■ **PROVIDED RECORDS**:
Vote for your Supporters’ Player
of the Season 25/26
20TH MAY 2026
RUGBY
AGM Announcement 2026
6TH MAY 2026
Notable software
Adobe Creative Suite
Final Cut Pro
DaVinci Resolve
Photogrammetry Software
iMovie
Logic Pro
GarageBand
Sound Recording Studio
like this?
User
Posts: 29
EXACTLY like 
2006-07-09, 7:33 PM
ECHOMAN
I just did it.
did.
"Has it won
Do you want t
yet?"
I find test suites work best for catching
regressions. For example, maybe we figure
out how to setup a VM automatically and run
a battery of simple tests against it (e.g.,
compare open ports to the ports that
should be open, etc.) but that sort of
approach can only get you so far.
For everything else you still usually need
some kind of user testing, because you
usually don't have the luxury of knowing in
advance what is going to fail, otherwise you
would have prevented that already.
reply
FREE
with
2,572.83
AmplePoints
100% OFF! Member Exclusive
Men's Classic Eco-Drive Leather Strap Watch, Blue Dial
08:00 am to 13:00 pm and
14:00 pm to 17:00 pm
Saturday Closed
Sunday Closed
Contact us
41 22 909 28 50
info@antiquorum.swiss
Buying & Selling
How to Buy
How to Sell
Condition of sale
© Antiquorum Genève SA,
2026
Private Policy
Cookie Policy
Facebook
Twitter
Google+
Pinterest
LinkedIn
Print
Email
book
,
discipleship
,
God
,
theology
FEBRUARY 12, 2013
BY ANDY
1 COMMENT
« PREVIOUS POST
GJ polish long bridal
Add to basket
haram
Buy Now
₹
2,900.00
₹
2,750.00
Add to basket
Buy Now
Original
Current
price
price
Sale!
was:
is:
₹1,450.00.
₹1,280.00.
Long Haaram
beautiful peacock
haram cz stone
==
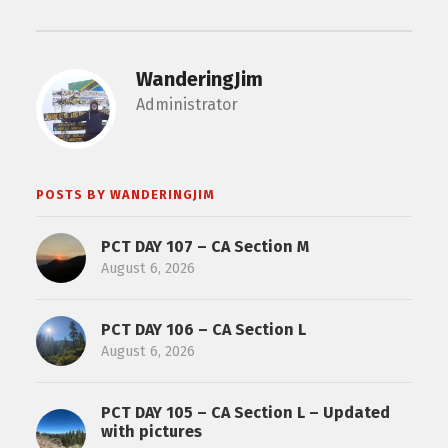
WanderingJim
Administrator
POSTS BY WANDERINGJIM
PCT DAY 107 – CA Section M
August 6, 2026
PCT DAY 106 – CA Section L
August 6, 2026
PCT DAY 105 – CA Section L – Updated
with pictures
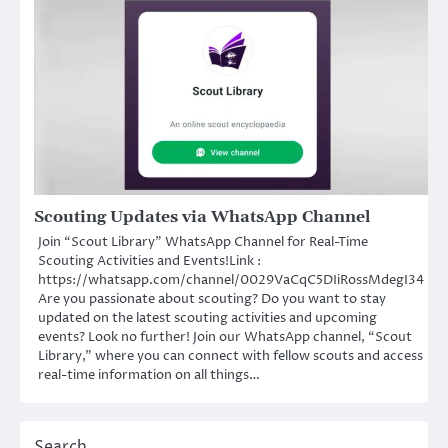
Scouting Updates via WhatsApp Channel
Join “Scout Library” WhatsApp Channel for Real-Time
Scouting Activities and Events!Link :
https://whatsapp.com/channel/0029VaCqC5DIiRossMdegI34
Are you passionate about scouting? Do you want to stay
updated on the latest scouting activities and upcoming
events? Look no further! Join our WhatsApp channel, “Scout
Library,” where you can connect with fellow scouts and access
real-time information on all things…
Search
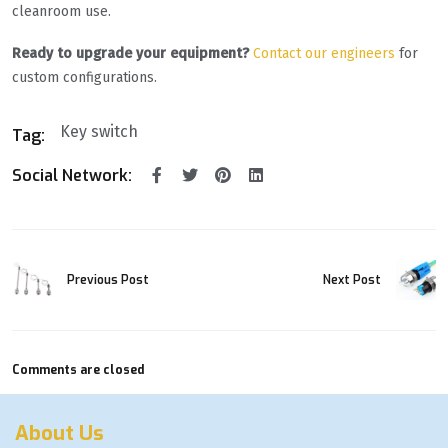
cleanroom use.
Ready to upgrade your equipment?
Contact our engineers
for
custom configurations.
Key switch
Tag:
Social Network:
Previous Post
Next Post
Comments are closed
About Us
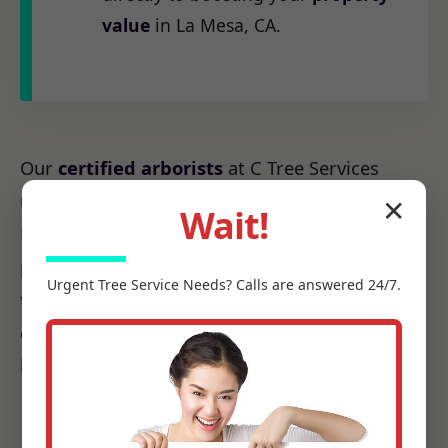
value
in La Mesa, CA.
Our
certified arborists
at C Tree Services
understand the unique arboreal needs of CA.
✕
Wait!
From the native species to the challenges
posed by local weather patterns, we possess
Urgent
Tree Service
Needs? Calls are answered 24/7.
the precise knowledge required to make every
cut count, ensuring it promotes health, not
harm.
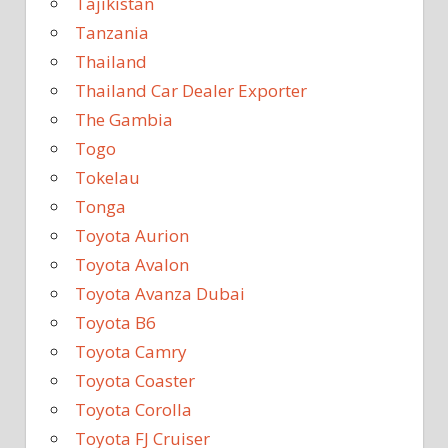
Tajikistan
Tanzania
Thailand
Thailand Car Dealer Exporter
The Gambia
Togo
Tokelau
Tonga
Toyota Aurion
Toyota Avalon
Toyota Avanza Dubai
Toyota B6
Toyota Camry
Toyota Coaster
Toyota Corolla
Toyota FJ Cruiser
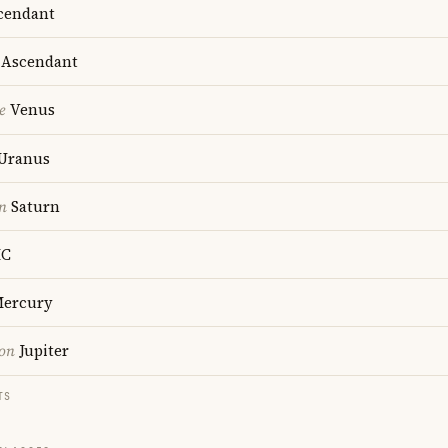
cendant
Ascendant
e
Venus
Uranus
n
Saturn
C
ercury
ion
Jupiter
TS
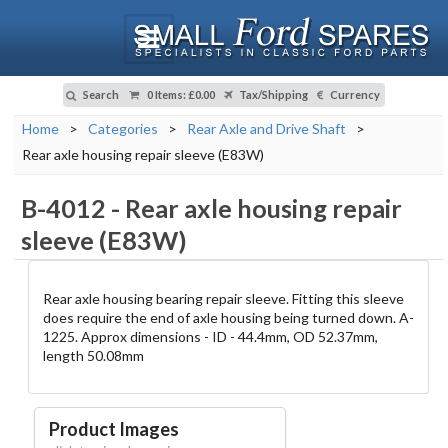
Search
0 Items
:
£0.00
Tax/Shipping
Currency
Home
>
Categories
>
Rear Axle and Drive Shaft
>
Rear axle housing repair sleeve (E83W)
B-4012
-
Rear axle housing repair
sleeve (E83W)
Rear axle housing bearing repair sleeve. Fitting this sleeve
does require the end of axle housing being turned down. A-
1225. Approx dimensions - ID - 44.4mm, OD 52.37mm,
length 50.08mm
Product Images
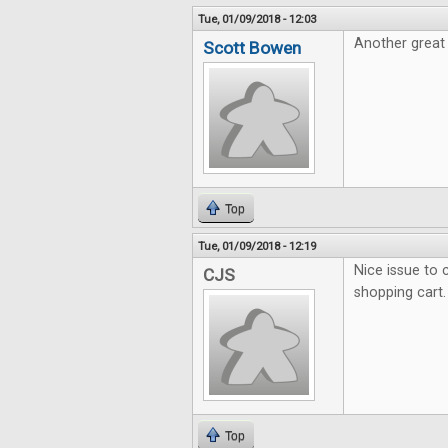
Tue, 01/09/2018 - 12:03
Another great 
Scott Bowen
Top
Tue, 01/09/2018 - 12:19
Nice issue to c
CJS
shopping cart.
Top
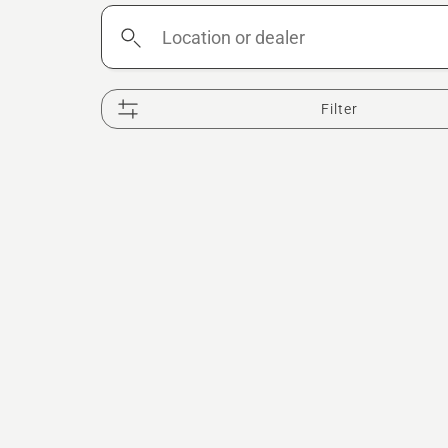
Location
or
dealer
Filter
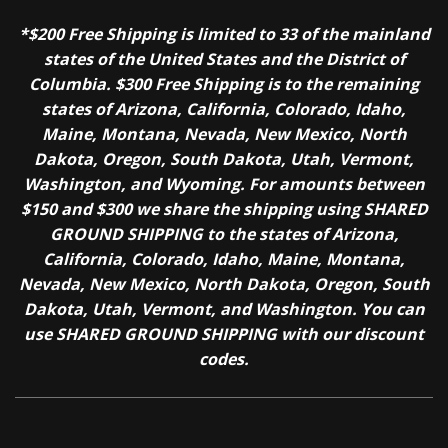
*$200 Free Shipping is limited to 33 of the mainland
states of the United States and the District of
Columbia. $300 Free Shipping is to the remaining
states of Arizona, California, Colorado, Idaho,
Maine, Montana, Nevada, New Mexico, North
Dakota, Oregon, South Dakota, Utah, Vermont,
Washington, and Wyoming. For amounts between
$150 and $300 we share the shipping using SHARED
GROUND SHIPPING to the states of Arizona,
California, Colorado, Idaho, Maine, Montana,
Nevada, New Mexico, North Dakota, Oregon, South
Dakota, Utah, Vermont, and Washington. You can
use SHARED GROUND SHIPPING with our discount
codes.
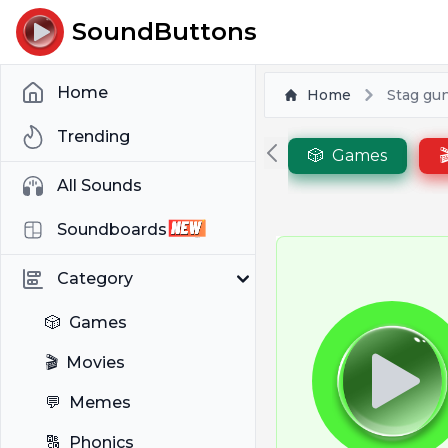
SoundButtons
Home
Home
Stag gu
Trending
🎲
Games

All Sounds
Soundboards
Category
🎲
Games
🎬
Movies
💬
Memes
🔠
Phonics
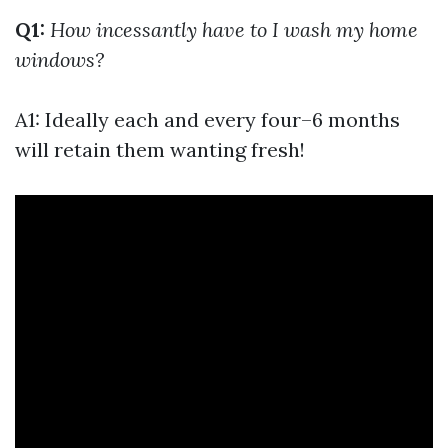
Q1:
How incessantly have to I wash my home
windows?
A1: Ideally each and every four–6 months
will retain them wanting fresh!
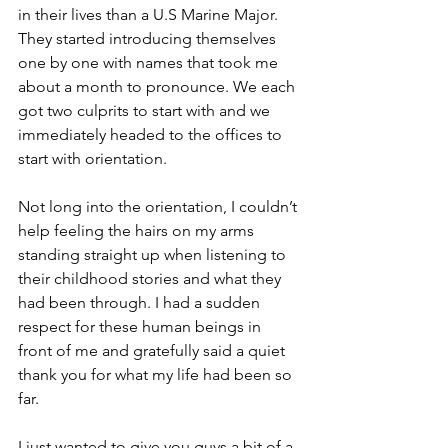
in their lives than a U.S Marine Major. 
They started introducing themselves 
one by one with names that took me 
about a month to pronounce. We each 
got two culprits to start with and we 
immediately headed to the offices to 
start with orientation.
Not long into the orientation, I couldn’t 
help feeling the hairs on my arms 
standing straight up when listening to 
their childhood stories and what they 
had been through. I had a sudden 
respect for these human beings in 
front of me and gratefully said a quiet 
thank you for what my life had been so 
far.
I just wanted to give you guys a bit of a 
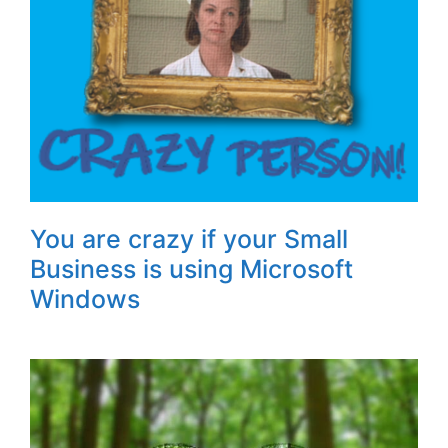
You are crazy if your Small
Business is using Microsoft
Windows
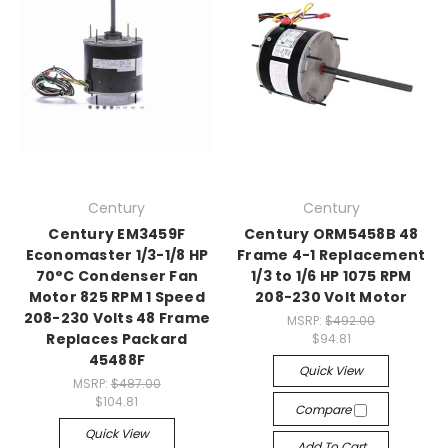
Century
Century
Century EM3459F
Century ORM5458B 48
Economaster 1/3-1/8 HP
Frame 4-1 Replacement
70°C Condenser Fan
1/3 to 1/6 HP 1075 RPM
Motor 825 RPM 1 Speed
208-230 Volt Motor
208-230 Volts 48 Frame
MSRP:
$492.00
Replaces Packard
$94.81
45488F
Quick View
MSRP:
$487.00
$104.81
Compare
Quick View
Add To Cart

■ **YOUR GOAL**: Could you return every line from the entries above in which the string "Oregon" occurs?

■ **ANSWER FOR THIS EXERCISE**:
Dakota, Oregon, South Dakota, Utah, Vermont,
Nevada, New Mexico, North Dakota, Oregon, South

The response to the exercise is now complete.